I’ve always been the one left behind. One of my earliest memories involves being left at a climbing net area at SeaWorld; one minute, I was climbing directly above my mother, and the next, she was no where in sight. (We were reunited shortly thereafter, but that’s not the point.) This is not to be dramatic–this is just a simple fact, a recurring theme in my life, something that cannot go ignored. I am the one who remains when all others seem to exit through a revolving door that continues to elude me.
There is a lifetime of being left behind. Life happens, forces people to move elsewhere; other times, there was no choice in the matter. Times when the leaving brings a silence so loud, it takes nearly ten months to fill the emptiness of being left behind. No one tells you how deafening silence can be–no one teaches you how it feels to be the one left standing when everyone else is gone.
I’ve never been the one who does the leaving. I was the one saying “you do these things, and then you leave” before being left in the rain outside my dorm. I’m the one who waves from the front porch until your car disappears around the corner of my street. I have always been the one who is always there where you left her, for when you come back.
Until now. On Saturday, I sat in the backseat of a red rental truck packed full of my belongings and watched as my childhood home disappeared from view. I watched as my familiar small town faded, replaced by state welcome signs–Wild and Wonderful West Virginia, Maryland with its flag obsession, and finally settling in the state for lovers: Virginia. Four and a half hours between everything I’ve ever known and my new life. As I sat and watched from the backseat, all I could think about was how my parents would take this same trip back on Sunday, but the backseat would be empty.

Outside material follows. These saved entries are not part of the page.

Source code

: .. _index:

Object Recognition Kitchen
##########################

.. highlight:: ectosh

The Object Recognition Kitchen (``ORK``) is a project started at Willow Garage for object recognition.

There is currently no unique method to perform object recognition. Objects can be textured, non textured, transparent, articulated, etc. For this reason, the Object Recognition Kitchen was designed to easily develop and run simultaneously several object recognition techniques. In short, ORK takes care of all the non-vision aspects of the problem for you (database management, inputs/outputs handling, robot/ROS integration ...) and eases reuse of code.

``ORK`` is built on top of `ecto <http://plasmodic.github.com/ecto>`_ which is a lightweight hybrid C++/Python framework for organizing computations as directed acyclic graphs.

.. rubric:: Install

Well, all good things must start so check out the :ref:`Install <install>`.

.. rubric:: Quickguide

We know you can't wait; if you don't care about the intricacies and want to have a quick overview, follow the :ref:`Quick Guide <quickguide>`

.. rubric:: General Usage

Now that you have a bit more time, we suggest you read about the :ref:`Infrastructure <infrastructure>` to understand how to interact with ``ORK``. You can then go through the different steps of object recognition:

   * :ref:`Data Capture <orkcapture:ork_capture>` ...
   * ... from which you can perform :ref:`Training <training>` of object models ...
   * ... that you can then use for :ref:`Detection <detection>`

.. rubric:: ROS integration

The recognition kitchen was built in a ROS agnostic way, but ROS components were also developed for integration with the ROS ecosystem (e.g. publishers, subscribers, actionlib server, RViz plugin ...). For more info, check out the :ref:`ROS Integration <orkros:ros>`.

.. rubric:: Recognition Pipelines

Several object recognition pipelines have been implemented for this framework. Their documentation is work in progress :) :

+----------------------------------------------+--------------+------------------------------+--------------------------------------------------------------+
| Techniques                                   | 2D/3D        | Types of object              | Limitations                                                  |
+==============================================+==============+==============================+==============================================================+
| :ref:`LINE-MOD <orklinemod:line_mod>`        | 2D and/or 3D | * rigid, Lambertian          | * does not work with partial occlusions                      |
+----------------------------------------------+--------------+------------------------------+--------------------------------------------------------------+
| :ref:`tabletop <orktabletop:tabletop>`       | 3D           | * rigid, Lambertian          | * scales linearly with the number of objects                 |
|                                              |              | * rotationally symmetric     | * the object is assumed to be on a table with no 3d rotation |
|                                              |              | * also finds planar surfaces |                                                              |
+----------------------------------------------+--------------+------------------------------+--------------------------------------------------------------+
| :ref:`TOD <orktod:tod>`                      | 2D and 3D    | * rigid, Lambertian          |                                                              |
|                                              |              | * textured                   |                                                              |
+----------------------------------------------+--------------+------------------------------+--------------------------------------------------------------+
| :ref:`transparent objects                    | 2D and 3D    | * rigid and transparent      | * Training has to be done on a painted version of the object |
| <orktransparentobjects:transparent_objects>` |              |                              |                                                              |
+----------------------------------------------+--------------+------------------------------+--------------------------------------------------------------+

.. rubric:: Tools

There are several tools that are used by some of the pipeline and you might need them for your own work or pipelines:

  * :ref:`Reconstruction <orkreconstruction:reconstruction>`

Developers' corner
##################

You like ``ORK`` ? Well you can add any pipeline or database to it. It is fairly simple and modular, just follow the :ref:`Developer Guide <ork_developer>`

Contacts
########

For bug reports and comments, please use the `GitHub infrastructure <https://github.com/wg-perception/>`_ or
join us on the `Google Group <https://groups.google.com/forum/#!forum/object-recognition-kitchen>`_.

For the first time, I was the one doing the leaving.
I accepted a new job without a second thought. It sounded so exciting, so romantic to say “I’m moving to Virginia, I got a job in Virginia, I’m packing my bags for Virginia.” It was all so new and unknown; it was romantic and daring. It meant new people, new places, new things. It was the first time I said “yes” to being brave in a very long time.
As I packed up my life in Pennsylvania, all I could focus on was the new experiences that awaited me. There was an empty classroom with my name outside the door, waiting to be filled with Young Adult novels and witty grammar posters. There was a Dunkin and a local library within a five minute walk down the street from a new apartment that I was going to call mine. There was a train that would take me into the heart of one of my favorite cities. All of this was going to be mine; all of this, right now, is mine. It never occurred to me, as I loaded the last box into the truck, how terrifying this whole thing was going to be.
This fact remains true: no one teaches you how it feels to be the one left standing when everyone else is gone. I never could have been prepared for the feeling of locking the door to my new apartment as my parents walked down the stairs to the parking lot. No one told me how small you will feel waking up in a new room, in a new town, in a new state for the first time on all your own. There’s not a “Welcome to Adulthood” sign that greets you at this milestone–it happens silently, the way leaving does, even when you feel like it’s the loudest sound in the world.
Welcome to Virginia–Virginia is for Lovers. Welcome to Adulthood-Ready or Not.
Leaving was my “ready or not” moment. Choosing to be ready, choosing to leave. I had every opportunity to stay, to choose familiar and safety, to sub in local schools every day and fall asleep beneath the glow in the dark stars I’ve had since I was six. I chose ready, I chose now, I chose leaving. You either choose ready or you choose to stay. You get out there and experience new things or you don’t. You say yes to being brave or you stick in your comfort zone. You’re ready or you’re not. I needed to be ready, I needed to say yes.
I wish I could say I’m still as brave as the moment I said yes. I wish I could say I’m adjusting to adulthood with ease. I wish I could say this wasn’t the most terrifying series of moments in my life. I wish I could say I was 100% ready when I chose ready. But I’d be lying–and I believe anyone who says otherwise is lying. None of this is easy. Adjusting is hard, adulting is hard, being brave is hard. But I’m here, we’re here, and we all do it.
At some point, you need to let go of the hands holding you up. You need to face this world on your own, and when it knocks you down, you need to pick yourself back up onto your own two feet. The people you love and who love you are always going to be there for you, but now they’re a phone call away rather than the room next door. It’s time you find new space–a space that’s all yours for the taking, for the changing, for the growing. So, cry your tears and accept the awkwardness, the scariness, the emptiness of leaving and starting new. And when those tears are done, get ready to start the next page of your story.
Leaving is terrifying and lonely, but it doesn’t have to be forever. I’m ready for new adventures, for new people, for new experiences, for new stories. But the best part about leaving that no one told me? You get all of these new things–but eventually, you get to find your way back to home with all the stories, experiences, and adventures to share.